# Frogs & Toads > African Bullfrogs >  New Frogs from hamm!

## Roidrage

Hey i just packed up my new 2 pyxis from hamm! Im so satisfied with his picks! Beautiful specimens one light green and one dark green! 

The looks for me is 2 males but im not certain. Real happy anyways hehe. Gonna post some photos i took before i put them in the terrarium. Is there any chance i can house them together? The size is about same.

Here they are first 3 pic is of the light one and other 3 the dark

Cheers / Stefan

----------


## Roidrage

2 more

----------


## Don

Very cool.  Nice and congrats on the new buddies.

----------


## Eel Noob

Grats on the pickup. 

Absolutely love the light green one. Want similar one sooo bad.

----------


## Roidrage

> Grats on the pickup. 
> 
> Absolutely love the light green one. Want similar one sooo bad.


 
Thanks! Yeah its real amazing live much much more colorfull  :Smile: ! What do you think of the sex??'


Cheers // Happy

----------


## spencerburgo

> Thanks! Yeah its real amazing live much much more colorfull ! What do you think of the sex??'
> 
> 
> Cheers // Happy


 the first one looks like a male, not sure about the second one though,

cheers spencer.............

----------


## Deejay Mayweather

I would agree ith spencer. Are you aware these are dwarfs?

# SOURCE MATERIAL
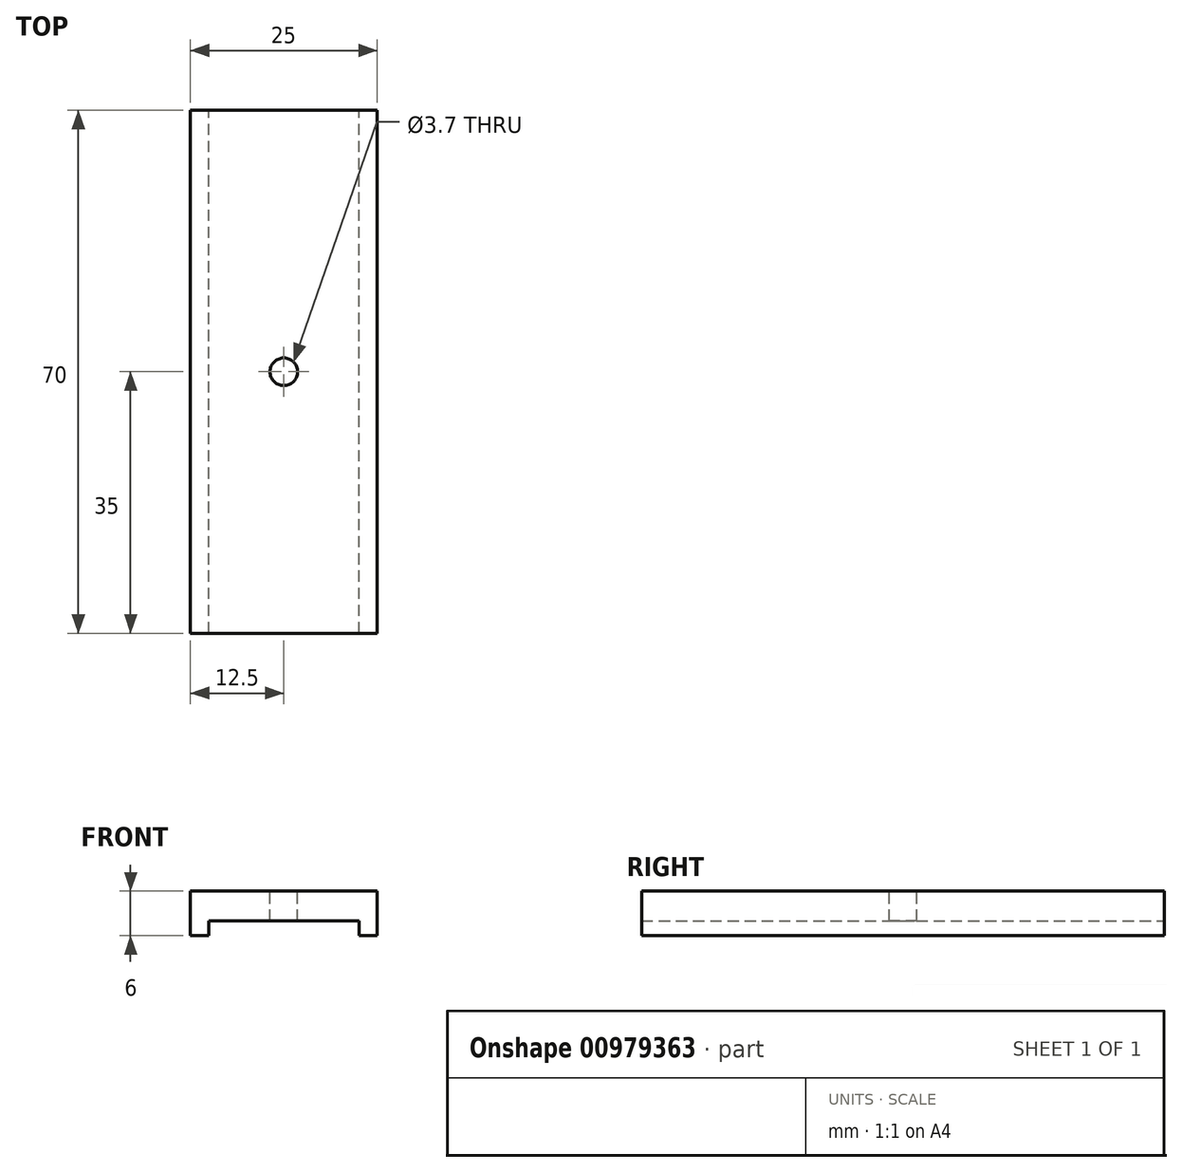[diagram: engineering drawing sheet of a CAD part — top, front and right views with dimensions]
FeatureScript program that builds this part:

# OBJECTIVE 1
In the bullfrog thread, what colors are the two new frogs?
# OBJECTIVE 2
Retype the bullfrog thread from "# Frogs & Toads" up to and including "is about same.".
None of the material has any bearing on what follows.

# COMPLETE ANSWER 1
One is light green and the other is dark green.

# COMPLETE ANSWER 2
# Frogs & Toads > African Bullfrogs >  New Frogs from hamm!

## Roidrage

Hey i just packed up my new 2 pyxis from hamm! Im so satisfied with his picks! Beautiful specimens one light green and one dark green! 

The looks for me is 2 males but im not certain. Real happy anyways hehe. Gonna post some photos i took before i put them in the terrarium. Is there any chance i can house them together? The size is about same.